Well, let's start with the conditional probability if humans don't find some other way to kill ourselves or end civilization before it comes to this. Eliezer seems to argue the following:
A. Given we survive long enough, we'll find a way to write a self-modifying program that has, or can develop, human-level intelligence. (The capacity for self-modification follows from 'artificial human intelligence,' but since we've just seen links to writers ignoring that fact I thought I'd state it explicitly.) This necessarily gives the AI the potential for greater-than-human intelligence due to our known flaws. (I don't know how we'd give it all of our disadvantages even if we wanted to. If we did, then someone else could and eventually would build an AI without such limits.)
B. Given A, the intelligence would improve itself to the point where we could no longer predict its actions in any detail.
C. Given B, the AI could escape from any box we put it in. (IIRC this excludes certain forms of encryption, but I see no remotely credible scenario in which we sufficiently encrypt every self-modifying AI forever.)
D. Given B and C, the AI could wipe out humanity if it 'wanted' to do so.

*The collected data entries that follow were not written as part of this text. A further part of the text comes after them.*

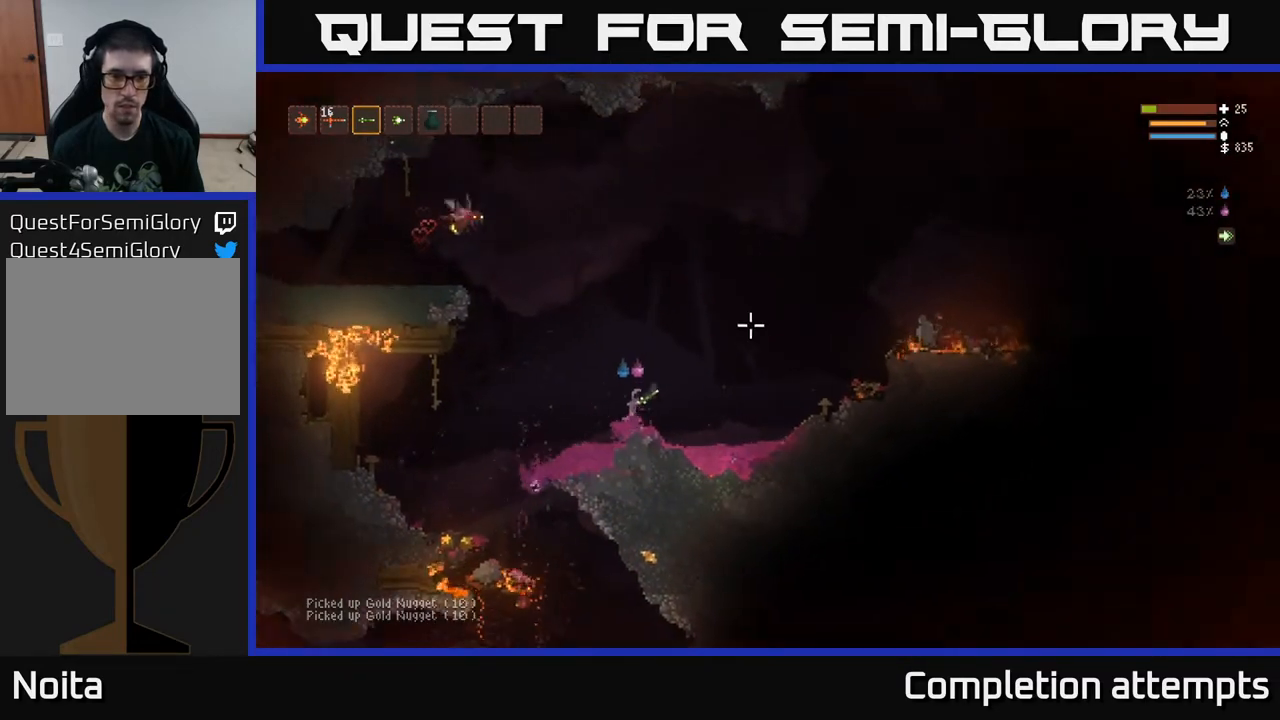
{"buttons": [], "left_stick": "left", "right_stick": "up-right", "events": [[100, "L2", "down"], [217, "L2", "up"]]}
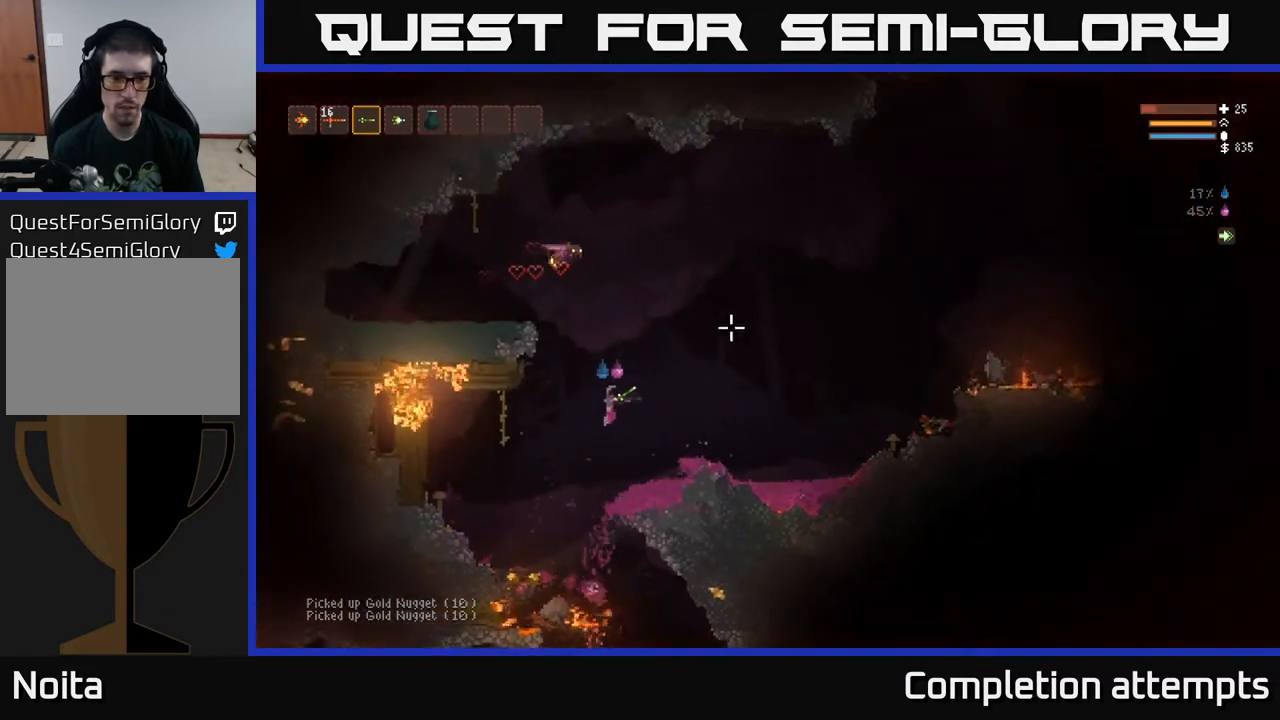
{"buttons": [], "left_stick": "left", "right_stick": "up-right", "events": []}
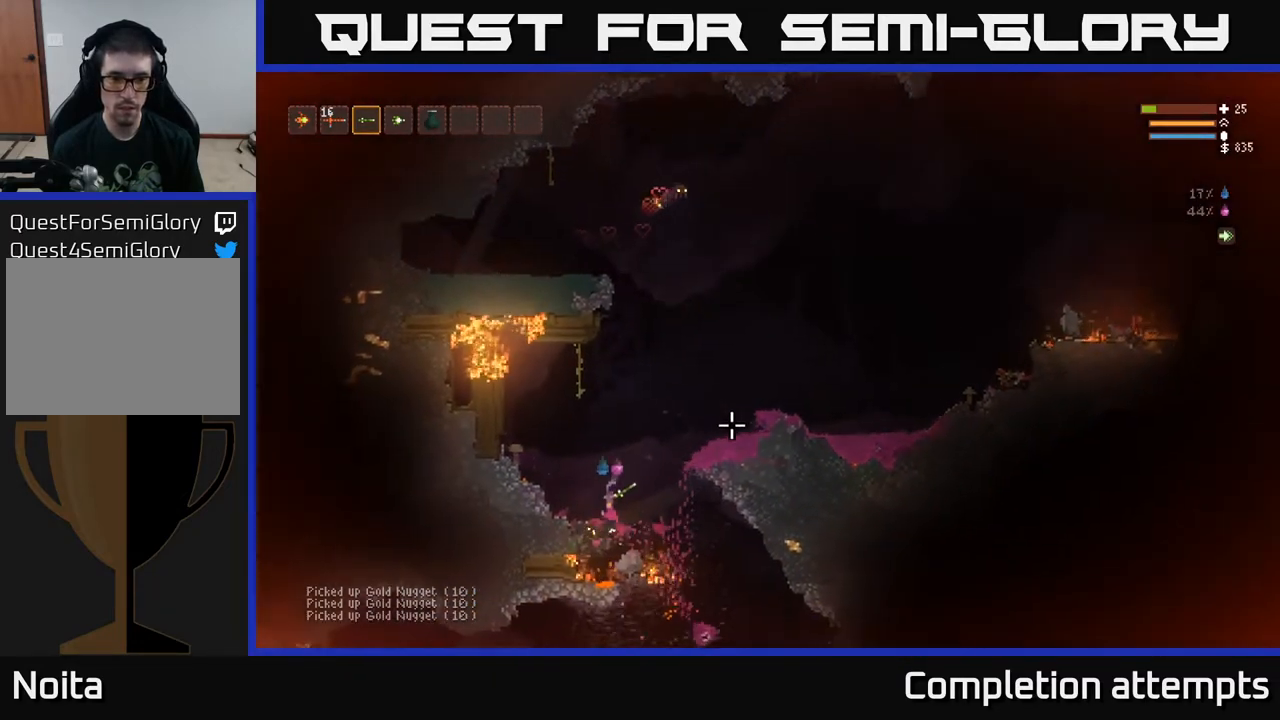
{"buttons": ["L2"], "left_stick": "right", "right_stick": "up-right", "events": [[100, "L2", "down"], [150, "left_stick", "right"]]}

My estimate for the probability of some of these fluctuates from day to day, but I tend to give them all a high number. Claim A in particular seems almost undeniable given the evidence of our own existence. (I only listed that one separately so that people who want to argue can do so more precisely.) And when it comes to Claim E saying that if you tell a computer to kill you it will try to kill you, I don't think the alternative has enough evidence to even consider. So I find it hard to imagine anyone rationally getting a total lower than 12% or just under 1/8.
Now that all applies to the conditional probability (if human technological civilization lives that long). I don't know how to evaluate the timescale involved or the chance of us killing ourselves before the issue would come up. The latter certainly feels like less than 11/12.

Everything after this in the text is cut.